Django convert model objects to dictionary in large volumes results in server timeout-CodePudding

I have been having a problem where a Django server takes forever to return a response. When running with gunicorn in Heroku I get a timeout, so can't receive the response. If I run locally, it takes a while, but after some time it correctly shows the site.

Basically I have two models:

class Entry(models.Model):
    #Some stuff charFields, foreignKey, TextField and ManyToMany fields
    #Eg of m2m field:
    tags = models.ManyToManyField(Tag, blank=True)

    def getTags(self):
        ret = []
        for tag in self.tags.all():
            ret.append(getattr(tag, "name"))
        return ret

    def convertToDict(self):
        #for the many to many field I run the getter
        return {'id': self.id, 'tags' : self.getTags(), ... all the other fields ... }

class EntryState(models.Model):
    entry = models.ForeignKey(Entry, on_delete=models.CASCADE)
    def convertToDict(self):
        temp = self.entry.convertToDict()
        temp['field1'] = self.field1
        temp['field2'] = self.field1   self.field3
        return temp

Then I have a view:

def myView(request):
    entries = list(EntryState.objects.filter(field1 < 10))

    dictData = {'entries' : []}
    for entry in entries:
        dictData['entries'].append(entry.convertToDict())

    context = {'dictData': dictData}
    return render(request, 'my_template.html', context)

The way it was done, the dictData contains the information for all the entries that must be shown in the site. Then, this variable gets loaded into a javascript that will decide how to display the information.

The view gets stuck in the for loop when there's lots of entries with field1 < 10.

I was just wondering, what can be done to improve this approach. With 600 entries it already takes forever, enough for gunicorn to timeout.

In case it is relevant, I am using Django 4.0.3 and Python3. The data is used in the frontend by Alpine.js to render the site.

CodePudding user response：

At first glance, your main problem is most likely you're hitting the database twice for each EntryState instance.

convertToDict method makes use of FK entry and for each entry, you also fetch the M2M tags. Solution is to optimize the query.

First, let's identify the problem. When you put this code before the end of the view, you'll see how many times you're hitting the database in the console.

def myView(request):
    ....
    from django.db import connection; qq=connection.queries; print(f'QUERY: {len(qq)}')
    return render(request, 'my_template.html', context)

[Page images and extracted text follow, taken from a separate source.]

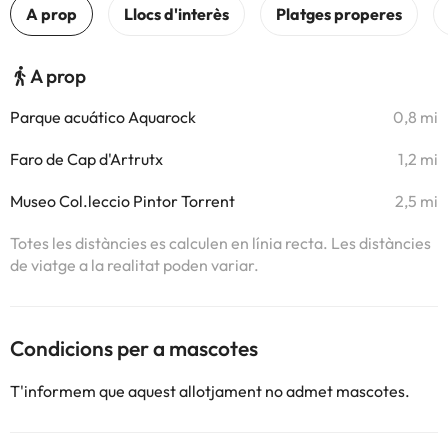
A prop
Parque acuático Aquarock
0,8 mi
Faro de Cap d'Artrutx
1,2 mi
Museo Col.leccio Pintor Torrent
2,5 mi
Totes les distàncies es calculen en línia recta. Les distàncies
de viatge a la realitat poden variar.
Condicions per a mascotes
T'informem que aquest allotjament no admet mascotes.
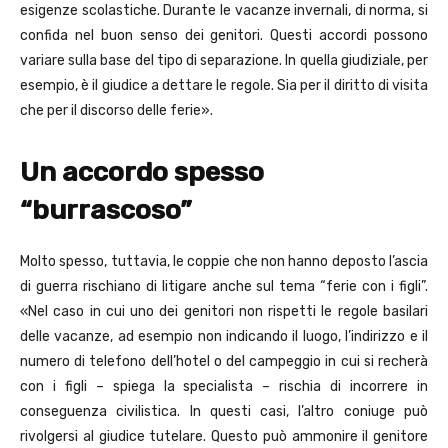
esigenze scolastiche. Durante le vacanze invernali, di norma, si
confida nel buon senso dei genitori. Questi accordi possono
variare sulla base del tipo di separazione. In quella giudiziale, per
esempio, è il giudice a dettare le regole. Sia per il diritto di visita
che per il discorso delle ferie».
Un accordo spesso
“burrascoso”
Molto spesso, tuttavia, le coppie che non hanno deposto l’ascia
di guerra rischiano di litigare anche sul tema “ferie con i figli”.
«Nel caso in cui uno dei genitori non rispetti le regole basilari
delle vacanze, ad esempio non indicando il luogo, l’indirizzo e il
numero di telefono dell’hotel o del campeggio in cui si recherà
con i figli – spiega la specialista – rischia di incorrere in
conseguenza civilistica. In questi casi, l’altro coniuge può
rivolgersi al giudice tutelare. Questo può ammonire il genitore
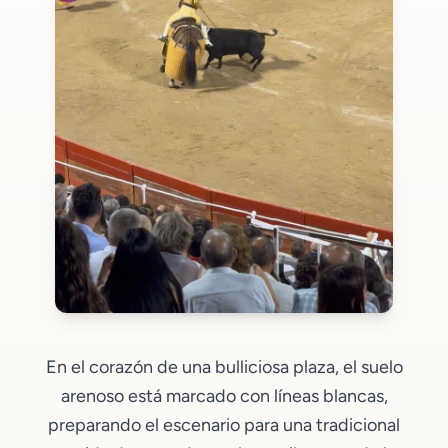
En el corazón de una bulliciosa plaza, el suelo
arenoso está marcado con líneas blancas,
preparando el escenario para una tradicional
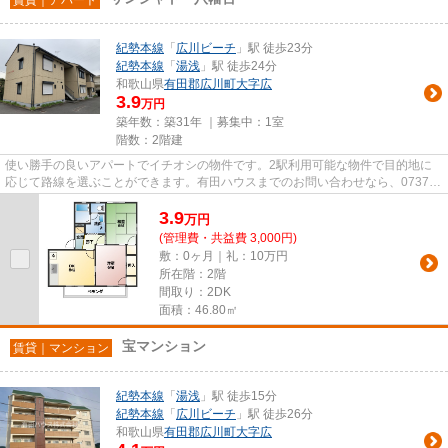
紀勢本線
「
広川ビーチ
」駅 徒歩23分
紀勢本線
「
湯浅
」駅 徒歩24分
和歌山県
有田郡広川町
大字広
3.9
万円
築年数：築31年 ｜募集中：
1室
階数：2階建
使い勝手の良いアパートでイチオシの物件です。2駅利用可能な物件で目的地に
応じて路線を選ぶことができます。有田ハウスまでのお問い合わせなら、0737-
22-3200から遠慮なくどうぞ。有...
3.9
万
円
(管理費・共益費 3,000円)
敷：0ヶ月｜礼：10万円
所在階：2階
間取り：2DK
面積：46.80㎡
宝マンション
賃貸｜マンション
紀勢本線
「
湯浅
」駅 徒歩15分
紀勢本線
「
広川ビーチ
」駅 徒歩26分
和歌山県
有田郡広川町
大字広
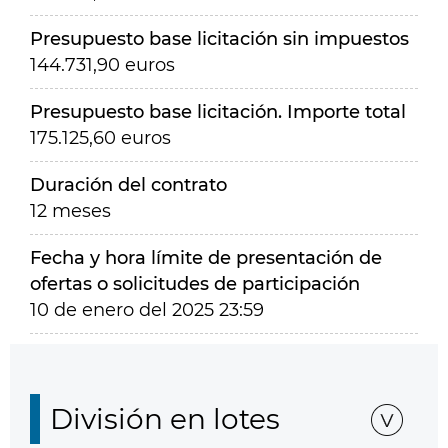
Presupuesto base licitación sin impuestos
144.731,90 euros
Presupuesto base licitación. Importe total
175.125,60 euros
Duración del contrato
12 meses
Fecha y hora límite de presentación de
ofertas o solicitudes de participación
10 de enero del 2025 23:59
División en lotes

Now, try to improve the query in the view.

query = EntryState.objects.filter(field1 < 10)  # Assuming this is a valid query that uses something like `field1__lt=10`

You can use select_related for the Entry FK so that it'll be retrieved within that single query (Saves N hits to the DB)

query = EntryState.objects.filter(field1__lt=10).select_related('entry')

Also you can add prefetch related to retrieve the tags for ALL entries in one hit.

query = EntryState.objects.filter(field1__lt=10).select_related('entry').prefetch_related('entry__tags_set')

After each change, you can see how many times you hit to the database so that you can see the problem getting fixed. You can check the number of DB hits again to ensure it's optimized.

For more info, please read about query optimization, select_related and prefetch_related.

You can also use some apps to monitor the performance of your views: django-silk, django-debug-toolbar

Source: https://docs.djangoproject.com/en/4.0/ref/models/querysets/#select-related

CodePudding user response：

You are attempting to render a template containing huge amounts of data.

In this case I think you should consider splitting the data you send into template and entries as two different request types. Meaning you send the template, and then your alpine.js loads the entries one by one. (Edit: I mean in packages of 50 or so, please don't make a request for each entry...)

For this you can use either a ready made REST Framework Application for django or deploy your own solution.

Of course that way the user will not see any data after loading the template. Instead they will have to wait for the second request. The advanced solution to this is rendering only the first 100 entries or so which the user will see, and use your new REST API for the remaining data. You could use the lazy loading alpine.js plugin Intersect, it will help your performance overall aswell!